痛みに耐え切れない山伏の叫び声だけが聞こえてくる。
「止めよ! 近江守!」
まるで声が聞こえていないかの様に続けている。
「止めよと言うておろうが! 宗珊!!」
やっと声が届いたのかこちらを睨む様に顔を向ける。
顔は真っ赤に染まり、目を血走らせて、ギリギリと歯を噛んでいる。憤怒という言葉が当てはまる表情だ。

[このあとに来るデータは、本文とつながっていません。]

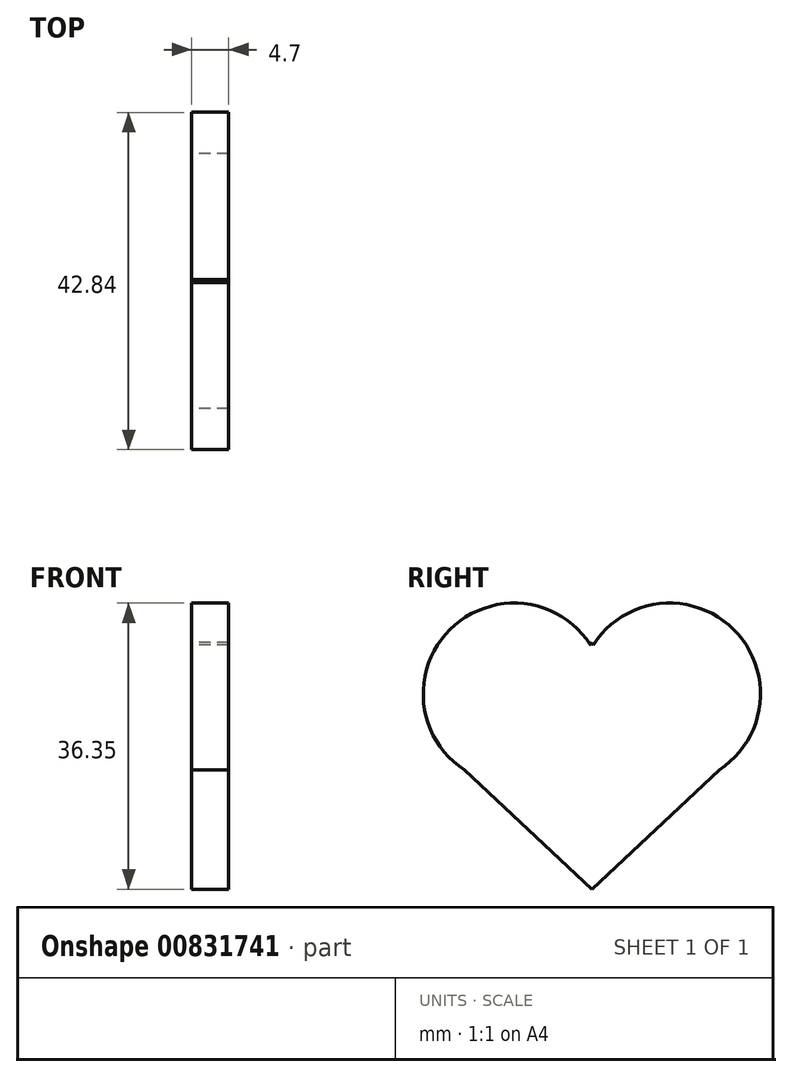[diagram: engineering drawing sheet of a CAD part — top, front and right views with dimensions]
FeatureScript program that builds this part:
annotation { "Feature Type Name" : "Feature", "Feature Type Description" : "" }
export const myFeature = defineFeature(function(context is Context, id is Id, definition is map)
    precondition{}
    {
        {
            var Q0;
            Q0=qCreatedBy(makeId("Right.planeOp"),FACE);
            var sketch = newSketch(context, id + "F0", { "sketchPlane" : qUnion([Q0])});
            skArc(sketch, "E0", {"start": v(-1.33, 9.04) * mm, "mid": v(-19.21, 11.28) * mm, "end": v(-17.46, -6.65) * mm});
            skArc(sketch, "E1.1.0", {"start": v(14.95, -6.14) * mm, "mid": v(16.37, 11.82) * mm, "end": v(-1.46, 9.25) * mm});
            skPoint(sketch, "E1.center", {"position": v(-11.17, -16.9) * mm});
            skFitSpline(sketch, "E2", {"points": [v(-17.46, -6.65) * mm, v(-1.29, -21.8) * mm], "startDerivative": vector(16.18, -15.15) * mm, "endDerivative": vector(16.18, -15.15) * mm});
            skFitSpline(sketch, "E3", {"points": [v(14.95, -6.4) * mm, v(-1.29, -21.8) * mm], "startDerivative": vector(-16.21, -15.44) * mm, "endDerivative": vector(-16.21, -15.44) * mm});
            skArc(sketch, "E4.MirrorCS", {"start": v(-17.52, -6.14) * mm, "mid": v(-18.94, 11.82) * mm, "end": v(-1.1, 9.25) * mm});
            skFitSpline(sketch, "E5.MirrorCS", {"points": [v(14.9, -6.65) * mm, v(-1.29, -21.8) * mm], "startDerivative": vector(-16.18, -15.15) * mm, "endDerivative": vector(-16.18, -15.15) * mm});
            skArc(sketch, "E6.MirrorCS", {"start": v(-1.24, 9.04) * mm, "mid": v(16.64, 11.28) * mm, "end": v(14.9, -6.65) * mm});
            skSolve(sketch);
        }
        {
            var Q0;
            {var subQ5=sQuery(id+"F0.wireOp",EDGE,"E2");Q0=makeQuery(id+"F0.imprint","IMPRINT",FACE,{"disambiguationData":[TD([[makeQuery(id+"F0.imprint","IMPRINT",EDGE,{"derivedFrom":subQ5}),1.0]])]});}
            extrude(context, id + "F1", {"entities" : qUnion([Q0]), "depth" : 4.7 * mm, "offsetDistance" : 25 * mm});
        }
    });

普段は、優しげな笑みを浮かべ紳士然としている宗珊とは思えないほど頭に血が上っている様だ。
「今は忙しい故、後にして下され」
そう口にしてまた刀を捻りあげようとする。
「待て! それ以上痛めつけるでない!」
「何故?」
怒りの矛先がこちらに向くのではないかというほど低い声を発し、目だけをこちらに向いている。
「此奴に全てを喋らせるのだ」
「少し痛めつけた後、吐かせまする」
「宗珊!!」
「 豎子は黙ってろ!!!」
歴戦の武将の恫喝に怯んでしまう。
「部屋にお連れしろ」
「それ以上、傷付けるでない」
「早くお連れしろ!!」
宿直番ですら恐怖で震えている。
やっとの事でという感じで、一人の家臣が俺を部屋へと促す。
部屋に戻りあの惨劇を思い返してしまう。
「何でだ………… 何でだーーーーー!! うぅぅ」
お父様を思い出し涙が止まらない。
いつも、信じてくれていた。
普通であれば子供にお金なんて使わせない。ましてや訳がわからない物を作るなんて事させてもらえない。
なのに、無条件で信じてくれていた。
とても優しく頼りになるお父様が誇らしく大好きだった。
尊敬しているからこそお父様と呼んでいた。
歴史を知っていたら、回避出来ていたのか?
俺の知識が豊富であれば、こんな事は起きなかったのか?
………………!
ま、まさか、俺が余計な事ばかりしていたせいで起きてしまったのか?
…… 嘘だろ?
ヤバイ、怖い怖い怖い怖い怖い怖い怖い怖い。
ああぁぁぁ、どうしよう、どうしよう。
俺のせい? 俺のせいなの?
なら、死ぬなら何で俺じゃなかったんだ。
お父様の代わりに俺が死ねばよかったのに。
お祖母様とお母様のすすり泣く声が聞こえる。
ごめんなさい。ごめんなさい。
俺がお父様を死なせてしまったんです。
ごめんなさい。
「みな……… ま…… も…」
『皆を守れ』と言いたかったであろう最期の言葉を思い出していた。